### Your goal
An image-free, verbatim transcription of the records is the expected result.

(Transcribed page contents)
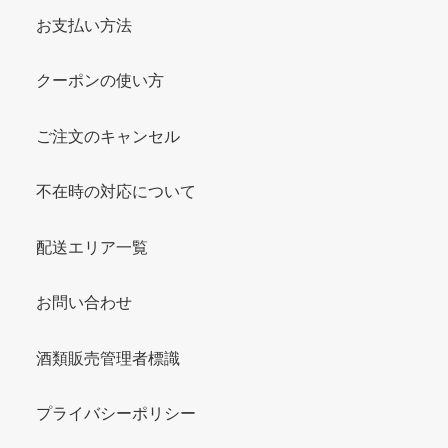
お支払い方法
クーポンの使い方
ご注文のキャンセル
不在時の対応について
配送エリア一覧
お問い合わせ
酒類販売管理者標識
プライバシーポリシー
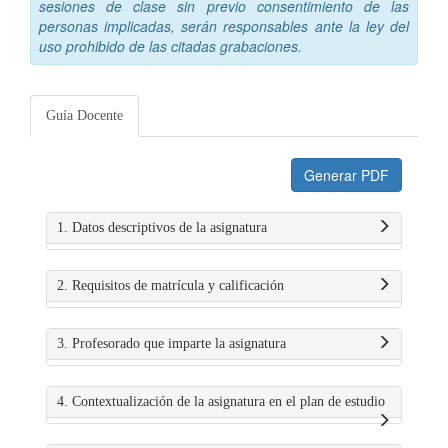
sesiones de clase sin previo consentimiento de las
personas implicadas, serán responsables ante la ley del
uso prohibido de las citadas grabaciones.
Guía Docente
Generar PDF
1. Datos descriptivos de la asignatura
2. Requisitos de matrícula y calificación
3. Profesorado que imparte la asignatura
4. Contextualización de la asignatura en el plan de estudio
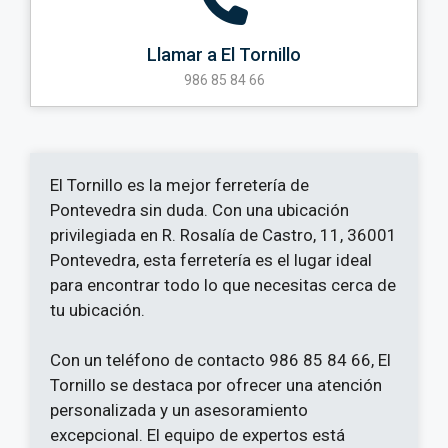
Llamar a El Tornillo
986 85 84 66
El Tornillo es la mejor ferretería de
Pontevedra sin duda. Con una ubicación
privilegiada en R. Rosalía de Castro, 11, 36001
Pontevedra, esta ferretería es el lugar ideal
para encontrar todo lo que necesitas cerca de
tu ubicación.
Con un teléfono de contacto 986 85 84 66, El
Tornillo se destaca por ofrecer una atención
personalizada y un asesoramiento
excepcional. El equipo de expertos está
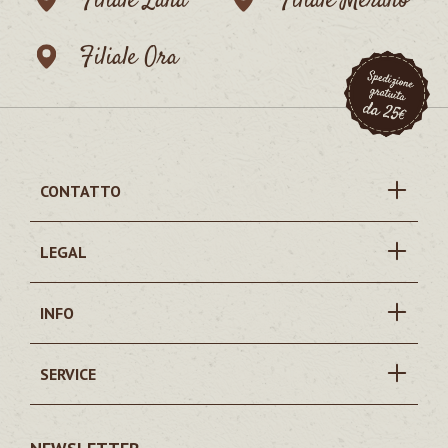
Filiale Lana
Filiale Merano
Filiale Ora
CONTATTO
LEGAL
INFO
SERVICE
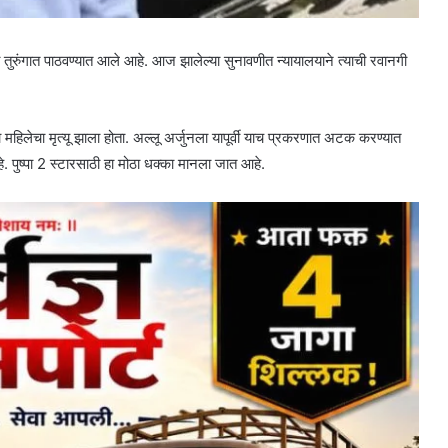
 तुरुंगात पाठवण्यात आले आहे. आज झालेल्या सुनावणीत न्यायालयाने त्याची रवानगी
 एका महिलेचा मृत्यू झाला होता. अल्लू अर्जुनला यापूर्वी याच प्रकरणात अटक करण्यात
 पुष्पा 2 स्टारसाठी हा मोठा धक्का मानला जात आहे.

### Answer to this task
お支払い方法
クーポンの使い方
ご注文のキャンセル
不在時の対応について
配送エリア一覧
お問い合わせ
酒類販売管理者標識
プライバシーポリシー
sesiones de clase sin previo consentimiento de las
personas implicadas, serán responsables ante la ley del
uso prohibido de las citadas grabaciones.
Guía Docente
Generar PDF
1. Datos descriptivos de la asignatura
2. Requisitos de matrícula y calificación
3. Profesorado que imparte la asignatura
4. Contextualización de la asignatura en el plan de estudio
Llamar a El Tornillo
986 85 84 66
El Tornillo es la mejor ferretería de
Pontevedra sin duda. Con una ubicación
privilegiada en R. Rosalía de Castro, 11, 36001
Pontevedra, esta ferretería es el lugar ideal
para encontrar todo lo que necesitas cerca de
tu ubicación.
Con un teléfono de contacto 986 85 84 66, El
Tornillo se destaca por ofrecer una atención
personalizada y un asesoramiento
excepcional. El equipo de expertos está
Filiale Lana
Filiale Merano
Filiale Ora
CONTATTO
LEGAL
INFO
SERVICE
 तुरुंगात पाठवण्यात आले आहे. आज झालेल्या सुनावणीत न्यायालयाने त्याची रवानगी
 एका महिलेचा मृत्यू झाला होता. अल्लू अर्जुनला यापूर्वी याच प्रकरणात अटक करण्यात
 पुष्पा 2 स्टारसाठी हा मोठा धक्का मानला जात आहे.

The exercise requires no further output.